• **What this task involves**:
From the listing below, output only the lines starting at the line that has "Când te autentifici, vom" and ending at the line that has "exemplu, videouri, imagini, articole", exactly as they appear, ends included.

• **Data for the task**:
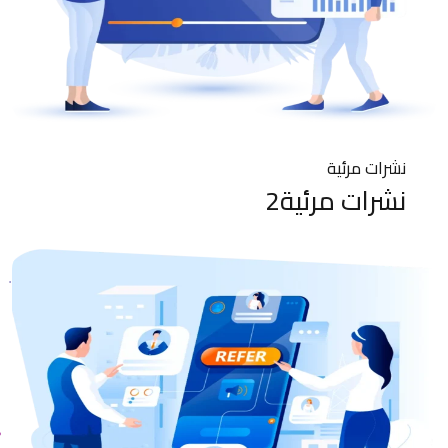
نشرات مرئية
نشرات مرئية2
* * *
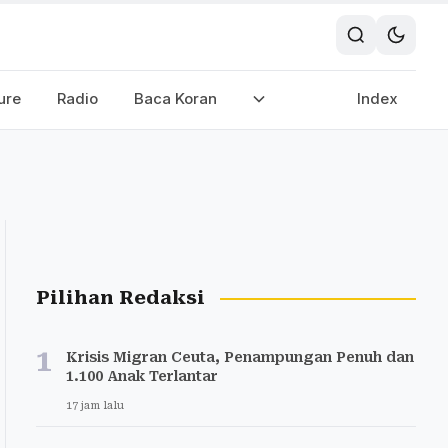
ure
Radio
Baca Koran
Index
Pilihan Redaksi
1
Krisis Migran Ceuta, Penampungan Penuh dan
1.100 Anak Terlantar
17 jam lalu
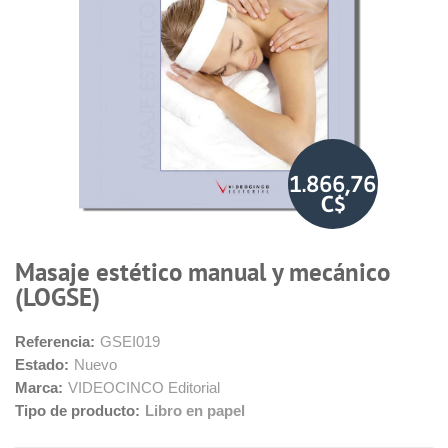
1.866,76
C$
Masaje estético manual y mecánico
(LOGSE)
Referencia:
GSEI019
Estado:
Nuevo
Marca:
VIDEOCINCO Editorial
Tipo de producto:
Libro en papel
---
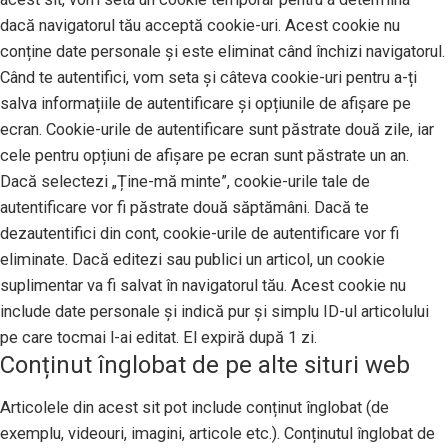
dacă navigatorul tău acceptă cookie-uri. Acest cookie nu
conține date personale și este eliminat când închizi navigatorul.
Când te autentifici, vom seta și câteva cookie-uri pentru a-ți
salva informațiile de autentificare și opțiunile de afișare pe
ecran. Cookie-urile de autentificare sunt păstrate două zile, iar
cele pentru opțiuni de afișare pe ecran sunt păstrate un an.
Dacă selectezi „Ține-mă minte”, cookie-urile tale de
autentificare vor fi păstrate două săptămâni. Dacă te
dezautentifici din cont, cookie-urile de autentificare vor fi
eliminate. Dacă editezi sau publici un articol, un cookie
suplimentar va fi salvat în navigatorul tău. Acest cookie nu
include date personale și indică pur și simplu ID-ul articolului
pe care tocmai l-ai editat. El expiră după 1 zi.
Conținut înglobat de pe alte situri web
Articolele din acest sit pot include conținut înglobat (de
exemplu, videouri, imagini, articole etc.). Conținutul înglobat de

• **Task output**:
Când te autentifici, vom seta și câteva cookie-uri pentru a-ți
salva informațiile de autentificare și opțiunile de afișare pe
ecran. Cookie-urile de autentificare sunt păstrate două zile, iar
cele pentru opțiuni de afișare pe ecran sunt păstrate un an.
Dacă selectezi „Ține-mă minte”, cookie-urile tale de
autentificare vor fi păstrate două săptămâni. Dacă te
dezautentifici din cont, cookie-urile de autentificare vor fi
eliminate. Dacă editezi sau publici un articol, un cookie
suplimentar va fi salvat în navigatorul tău. Acest cookie nu
include date personale și indică pur și simplu ID-ul articolului
pe care tocmai l-ai editat. El expiră după 1 zi.
Conținut înglobat de pe alte situri web
Articolele din acest sit pot include conținut înglobat (de
exemplu, videouri, imagini, articole etc.). Conținutul înglobat de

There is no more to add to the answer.